Source passage section start

The foreword lists three reasons for publishing this atlas (7): 1. some of the previously published maps of the islands and plans of the ancient remains are outdated, incomplete, and faulty; 2. so far, maps and plans were not systematically produced and provided digitally; 3. topographical instruments and computers are now available that allow such a big project to be brought to fruition in less than ten years. Indeed, the project was started in 2002 and completed in 2011 (according to the date of the foreword), even if its results were only published in 2015. While the first two reasons are excellent arguments, ideally they should have been supported by the provision of digital versions of the plans and maps, in addition to the printed results.

The printed version consists of a large box that includes a thin booklet with an introductory text (39 pages), and an extra hardcover box with 51 foldout plates of different sizes, ranging from 30.5×57 cm to 117×62 cm. The plates include large overview maps (pls. 3-9) of the entire island in the scale of 1/5000 and of the excavated remains in scales of 1/5000, 1/2000, and 1/1000; 36 detailed plans of the archaeological remains (scale 1/200; pls. 10-46); and five sections of the different quarters of the city (scale 1/200; pls. 47-51). The atlas is incorporated into the prestigious excavation series of Delos ( Exploration archéologique de Délos / EAD), as volume XLIII, a choice that put certain constraints on the format of the maps and plans. Between 1909 and 1995, volumes in the series had a uniform format of about 28×35 cm, but their size was diminished from EAD XXXVII onwards. Currently they measure 23.5x 30.5cm, dimensions to which the foldout plates had to be adapted (20).

Source passage section end
Information section start

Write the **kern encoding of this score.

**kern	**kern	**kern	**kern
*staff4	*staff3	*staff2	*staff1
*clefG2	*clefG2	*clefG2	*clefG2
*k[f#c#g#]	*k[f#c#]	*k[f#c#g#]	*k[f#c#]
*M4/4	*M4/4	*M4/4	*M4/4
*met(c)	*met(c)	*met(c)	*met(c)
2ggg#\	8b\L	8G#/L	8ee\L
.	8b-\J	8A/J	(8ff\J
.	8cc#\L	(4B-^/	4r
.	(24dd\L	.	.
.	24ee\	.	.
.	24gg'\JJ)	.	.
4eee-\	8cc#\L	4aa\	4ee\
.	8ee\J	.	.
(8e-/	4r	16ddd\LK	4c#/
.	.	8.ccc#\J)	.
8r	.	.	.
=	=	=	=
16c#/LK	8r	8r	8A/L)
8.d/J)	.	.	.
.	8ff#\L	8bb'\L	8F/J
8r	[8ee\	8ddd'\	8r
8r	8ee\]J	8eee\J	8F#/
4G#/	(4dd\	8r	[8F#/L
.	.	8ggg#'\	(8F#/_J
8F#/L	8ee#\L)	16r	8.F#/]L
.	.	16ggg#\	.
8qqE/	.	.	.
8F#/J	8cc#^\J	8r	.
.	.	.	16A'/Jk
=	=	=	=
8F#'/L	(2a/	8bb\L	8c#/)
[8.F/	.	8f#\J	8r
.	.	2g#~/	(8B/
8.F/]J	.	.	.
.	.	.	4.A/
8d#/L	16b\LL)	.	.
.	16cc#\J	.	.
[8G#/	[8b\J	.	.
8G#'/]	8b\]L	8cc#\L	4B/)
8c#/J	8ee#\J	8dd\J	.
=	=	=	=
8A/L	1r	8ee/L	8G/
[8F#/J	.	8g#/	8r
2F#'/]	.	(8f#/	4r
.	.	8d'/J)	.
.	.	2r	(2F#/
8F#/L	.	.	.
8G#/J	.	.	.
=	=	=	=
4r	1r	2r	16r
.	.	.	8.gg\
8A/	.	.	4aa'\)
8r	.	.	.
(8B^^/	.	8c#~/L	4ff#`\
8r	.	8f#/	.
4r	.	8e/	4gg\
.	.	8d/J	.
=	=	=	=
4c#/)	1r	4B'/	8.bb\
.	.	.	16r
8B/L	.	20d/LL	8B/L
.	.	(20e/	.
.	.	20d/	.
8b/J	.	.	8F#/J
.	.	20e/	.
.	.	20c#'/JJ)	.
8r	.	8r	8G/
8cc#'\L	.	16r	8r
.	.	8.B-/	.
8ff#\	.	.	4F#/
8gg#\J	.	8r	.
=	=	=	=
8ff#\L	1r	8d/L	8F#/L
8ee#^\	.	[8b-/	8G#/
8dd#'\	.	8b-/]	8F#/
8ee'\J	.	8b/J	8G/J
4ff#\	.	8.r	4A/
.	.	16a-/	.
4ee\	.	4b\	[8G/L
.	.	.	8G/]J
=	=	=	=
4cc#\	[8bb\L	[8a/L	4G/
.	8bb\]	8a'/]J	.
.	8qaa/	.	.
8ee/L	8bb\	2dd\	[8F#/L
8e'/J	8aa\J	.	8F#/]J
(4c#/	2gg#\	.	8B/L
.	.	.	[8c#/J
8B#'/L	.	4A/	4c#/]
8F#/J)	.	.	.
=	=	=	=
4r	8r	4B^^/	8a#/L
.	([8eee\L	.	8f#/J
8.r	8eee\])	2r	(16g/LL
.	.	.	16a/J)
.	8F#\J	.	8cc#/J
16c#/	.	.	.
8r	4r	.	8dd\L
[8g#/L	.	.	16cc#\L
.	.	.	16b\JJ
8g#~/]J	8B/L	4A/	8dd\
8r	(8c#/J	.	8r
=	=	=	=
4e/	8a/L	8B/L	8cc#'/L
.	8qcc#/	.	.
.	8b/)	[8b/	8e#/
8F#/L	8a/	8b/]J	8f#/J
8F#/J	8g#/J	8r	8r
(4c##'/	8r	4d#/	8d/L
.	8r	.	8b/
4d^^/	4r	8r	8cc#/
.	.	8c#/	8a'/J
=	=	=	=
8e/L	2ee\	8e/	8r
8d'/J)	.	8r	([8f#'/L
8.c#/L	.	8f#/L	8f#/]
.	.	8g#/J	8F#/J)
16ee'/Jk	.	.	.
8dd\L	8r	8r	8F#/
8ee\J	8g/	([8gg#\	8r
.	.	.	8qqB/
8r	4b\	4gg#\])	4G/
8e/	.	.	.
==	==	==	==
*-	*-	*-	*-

Information section end

* [Problems and tasks]
[1] Please copy the Delos atlas passage word for word, starting at "The foreword lists" and ending at "the printed results.".
[2] According to the Delos atlas passage, how many foldout plates does the hardcover box contain?

* [Task-by-task results]
[1]
The foreword lists three reasons for publishing this atlas (7): 1. some of the previously published maps of the islands and plans of the ancient remains are outdated, incomplete, and faulty; 2. so far, maps and plans were not systematically produced and provided digitally; 3. topographical instruments and computers are now available that allow such a big project to be brought to fruition in less than ten years. Indeed, the project was started in 2002 and completed in 2011 (according to the date of the foreword), even if its results were only published in 2015. While the first two reasons are excellent arguments, ideally they should have been supported by the provision of digital versions of the plans and maps, in addition to the printed results.

[2] 51